● **Collected data**:
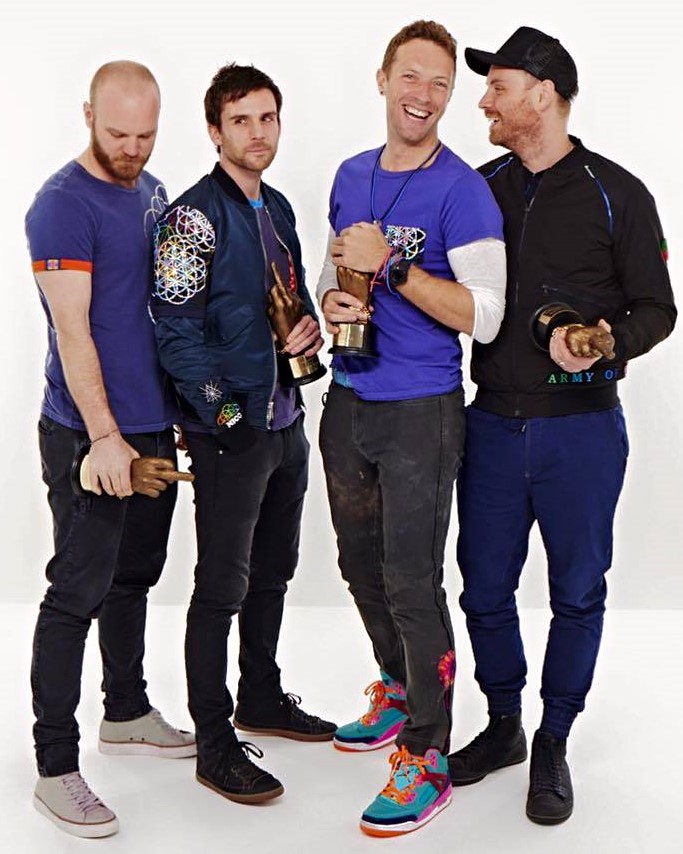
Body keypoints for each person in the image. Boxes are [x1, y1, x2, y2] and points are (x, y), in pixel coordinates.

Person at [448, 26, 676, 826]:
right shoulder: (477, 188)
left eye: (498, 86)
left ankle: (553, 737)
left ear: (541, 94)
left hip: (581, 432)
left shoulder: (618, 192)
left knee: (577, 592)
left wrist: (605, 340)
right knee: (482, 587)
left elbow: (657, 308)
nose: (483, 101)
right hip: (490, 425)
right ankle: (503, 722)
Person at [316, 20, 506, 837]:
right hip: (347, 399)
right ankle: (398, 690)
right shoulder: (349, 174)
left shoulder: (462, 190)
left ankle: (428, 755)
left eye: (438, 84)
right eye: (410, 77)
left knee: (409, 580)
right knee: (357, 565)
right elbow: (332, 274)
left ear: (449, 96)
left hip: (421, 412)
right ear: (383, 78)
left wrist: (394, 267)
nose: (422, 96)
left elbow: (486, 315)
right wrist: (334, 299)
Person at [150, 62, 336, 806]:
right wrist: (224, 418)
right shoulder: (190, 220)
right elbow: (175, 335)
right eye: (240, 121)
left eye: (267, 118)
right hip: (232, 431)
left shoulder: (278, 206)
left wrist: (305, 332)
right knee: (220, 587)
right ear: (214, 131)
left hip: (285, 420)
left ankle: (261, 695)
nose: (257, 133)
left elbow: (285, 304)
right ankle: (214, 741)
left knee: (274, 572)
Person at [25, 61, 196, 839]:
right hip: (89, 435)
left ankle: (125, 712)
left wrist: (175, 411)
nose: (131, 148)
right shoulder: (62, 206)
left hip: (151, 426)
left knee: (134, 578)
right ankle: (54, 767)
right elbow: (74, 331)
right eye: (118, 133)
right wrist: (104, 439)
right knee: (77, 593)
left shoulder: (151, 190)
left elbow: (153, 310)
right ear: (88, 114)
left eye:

● **Description of the task**: No pictures belong in the copy. Transcribe every entry exactly.

● **Written solution**:
Body keypoints for each person in the image. Boxes are [x1, y1, x2, y2] and points are (x, y), in pixel coordinates.

Person at [448, 26, 676, 826]:
right shoulder: (477, 188)
left eye: (498, 86)
left ankle: (553, 737)
left ear: (541, 94)
left hip: (581, 432)
left shoulder: (618, 192)
left knee: (577, 592)
left wrist: (605, 340)
right knee: (482, 587)
left elbow: (657, 308)
nose: (483, 101)
right hip: (490, 425)
right ankle: (503, 722)
Person at [316, 20, 506, 837]:
right hip: (347, 399)
right ankle: (398, 690)
right shoulder: (349, 174)
left shoulder: (462, 190)
left ankle: (428, 755)
left eye: (438, 84)
right eye: (410, 77)
left knee: (409, 580)
right knee: (357, 565)
right elbow: (332, 274)
left ear: (449, 96)
left hip: (421, 412)
right ear: (383, 78)
left wrist: (394, 267)
nose: (422, 96)
left elbow: (486, 315)
right wrist: (334, 299)
Person at [150, 62, 336, 806]:
right wrist: (224, 418)
right shoulder: (190, 220)
right elbow: (175, 335)
right eye: (240, 121)
left eye: (267, 118)
right hip: (232, 431)
left shoulder: (278, 206)
left wrist: (305, 332)
right knee: (220, 587)
right ear: (214, 131)
left hip: (285, 420)
left ankle: (261, 695)
nose: (257, 133)
left elbow: (285, 304)
right ankle: (214, 741)
left knee: (274, 572)
Person at [25, 61, 196, 839]:
right hip: (89, 435)
left ankle: (125, 712)
left wrist: (175, 411)
nose: (131, 148)
right shoulder: (62, 206)
left hip: (151, 426)
left knee: (134, 578)
right ankle: (54, 767)
right elbow: (74, 331)
right eye: (118, 133)
right wrist: (104, 439)
right knee: (77, 593)
left shoulder: (151, 190)
left elbow: (153, 310)
right ear: (88, 114)
left eye:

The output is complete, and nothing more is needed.